● What the exercise asks
I would like you to output every record below exactly, apart from the pictures.

● Data
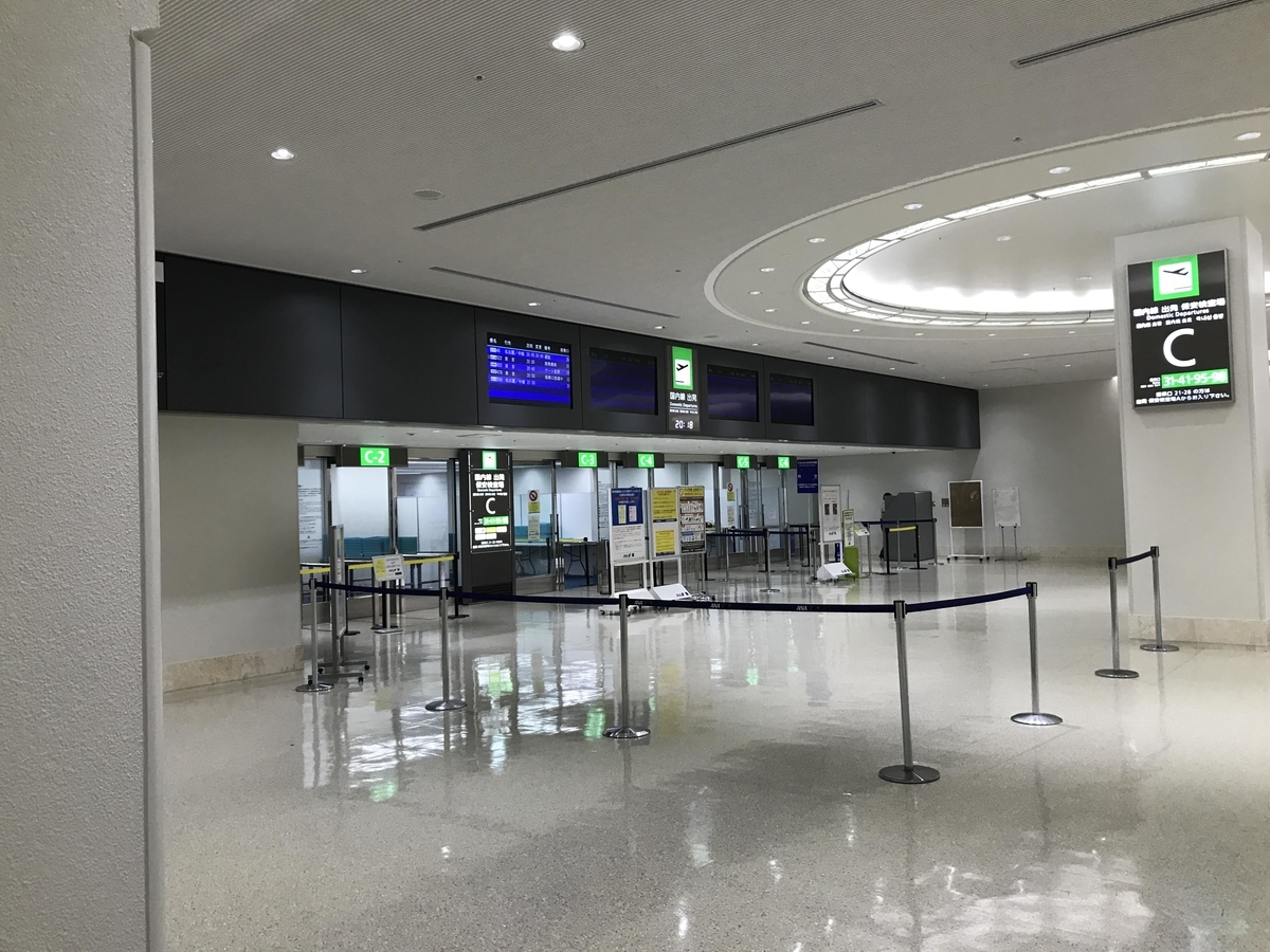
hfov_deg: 63.4
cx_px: 635
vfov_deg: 49.7
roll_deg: +3.1
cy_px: 476
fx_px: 1027
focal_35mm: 28
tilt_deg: +1.4
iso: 32
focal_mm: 3.99
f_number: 1.8
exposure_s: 1/30
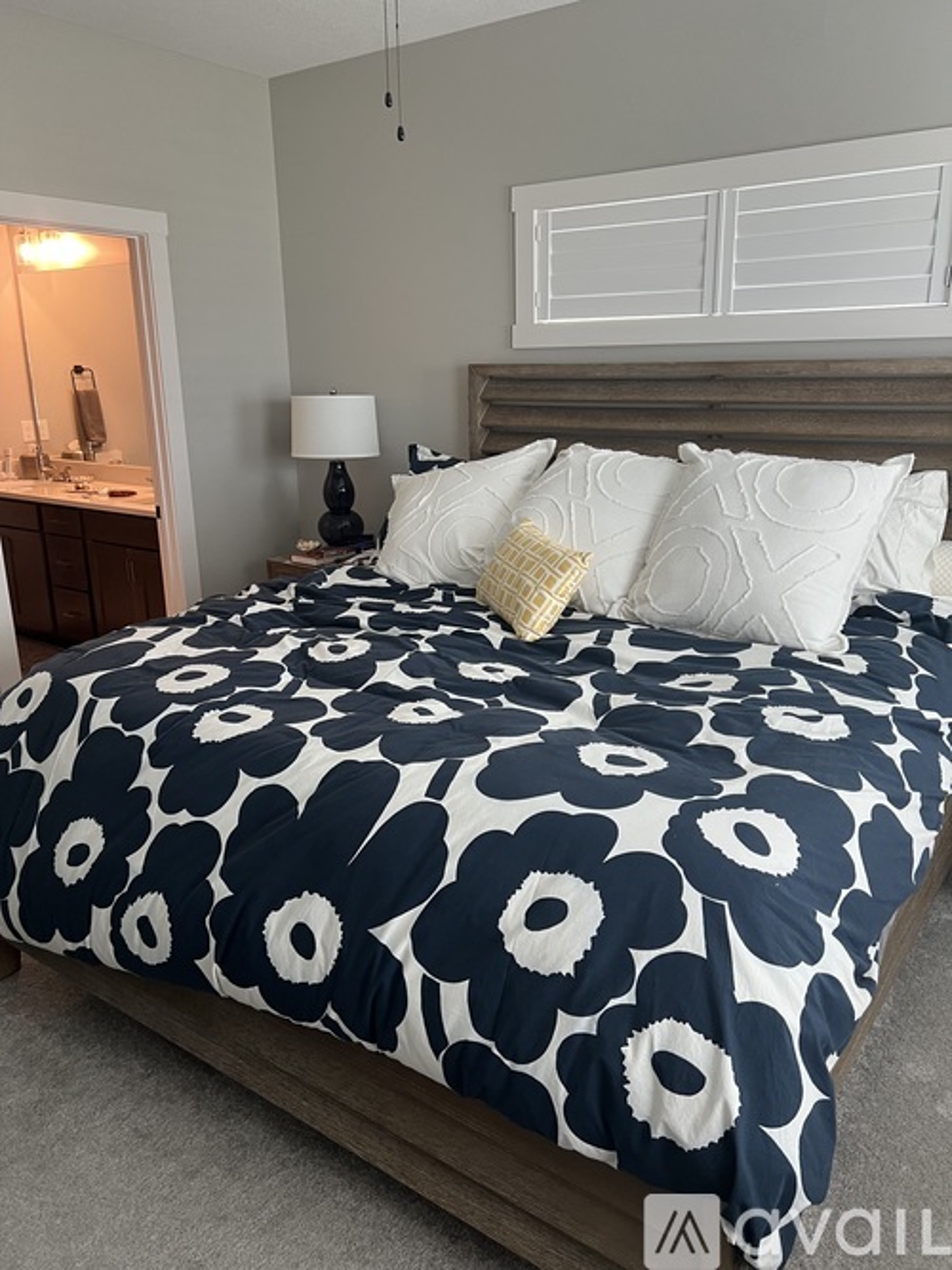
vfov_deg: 67.3
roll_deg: +0.4
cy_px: 635
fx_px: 954
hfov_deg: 53.0
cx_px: 476
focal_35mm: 26
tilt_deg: -14.9
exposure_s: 1/60
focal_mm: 5.7
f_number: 1.5
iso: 100
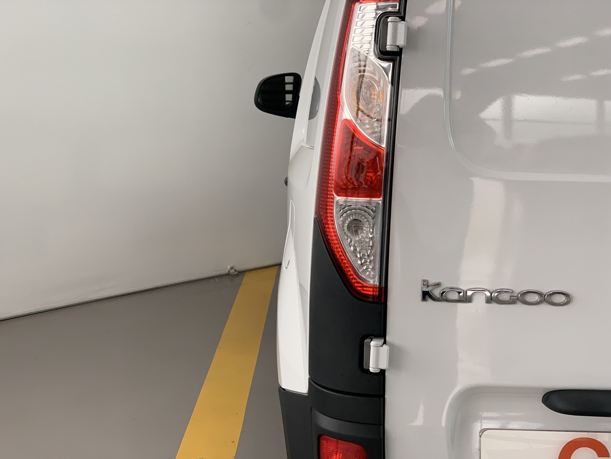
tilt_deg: -9.5
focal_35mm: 52
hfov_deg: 36.8
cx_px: 306
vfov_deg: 28.0
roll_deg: -0.4
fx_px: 918
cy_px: 230
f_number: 2.4
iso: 125
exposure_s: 1/122
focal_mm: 6
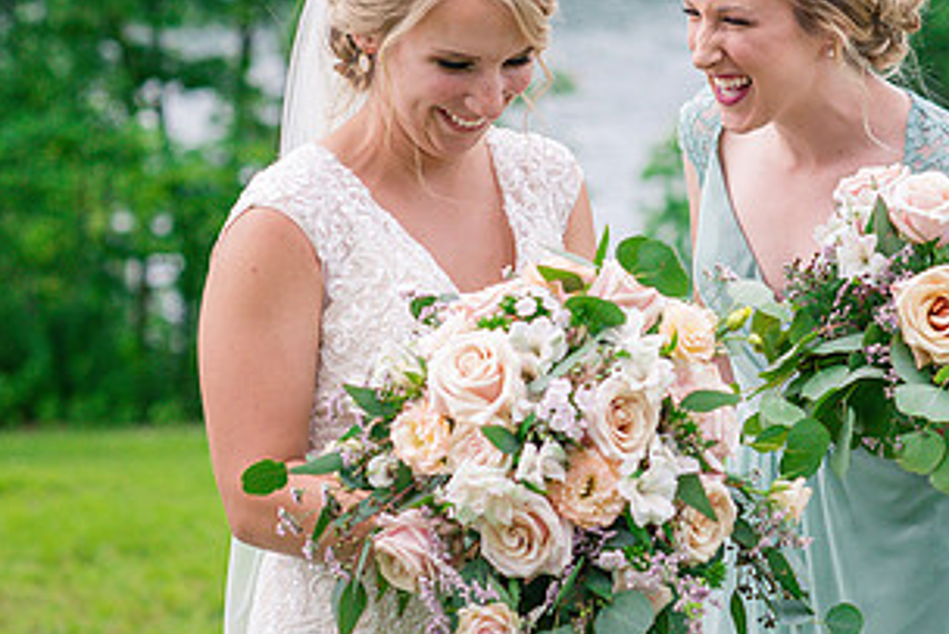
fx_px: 4272
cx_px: 715
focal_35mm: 162
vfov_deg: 8.5
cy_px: 205
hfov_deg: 12.6
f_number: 3.5
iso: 500
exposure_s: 1/2000
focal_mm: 85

● Response
hfov_deg: 63.4
cx_px: 635
vfov_deg: 49.7
roll_deg: +3.1
cy_px: 476
fx_px: 1027
focal_35mm: 28
tilt_deg: +1.4
iso: 32
focal_mm: 3.99
f_number: 1.8
exposure_s: 1/30
vfov_deg: 67.3
roll_deg: +0.4
cy_px: 635
fx_px: 954
hfov_deg: 53.0
cx_px: 476
focal_35mm: 26
tilt_deg: -14.9
exposure_s: 1/60
focal_mm: 5.7
f_number: 1.5
iso: 100
tilt_deg: -9.5
focal_35mm: 52
hfov_deg: 36.8
cx_px: 306
vfov_deg: 28.0
roll_deg: -0.4
fx_px: 918
cy_px: 230
f_number: 2.4
iso: 125
exposure_s: 1/122
focal_mm: 6
fx_px: 4272
cx_px: 715
focal_35mm: 162
vfov_deg: 8.5
cy_px: 205
hfov_deg: 12.6
f_number: 3.5
iso: 500
exposure_s: 1/2000
focal_mm: 85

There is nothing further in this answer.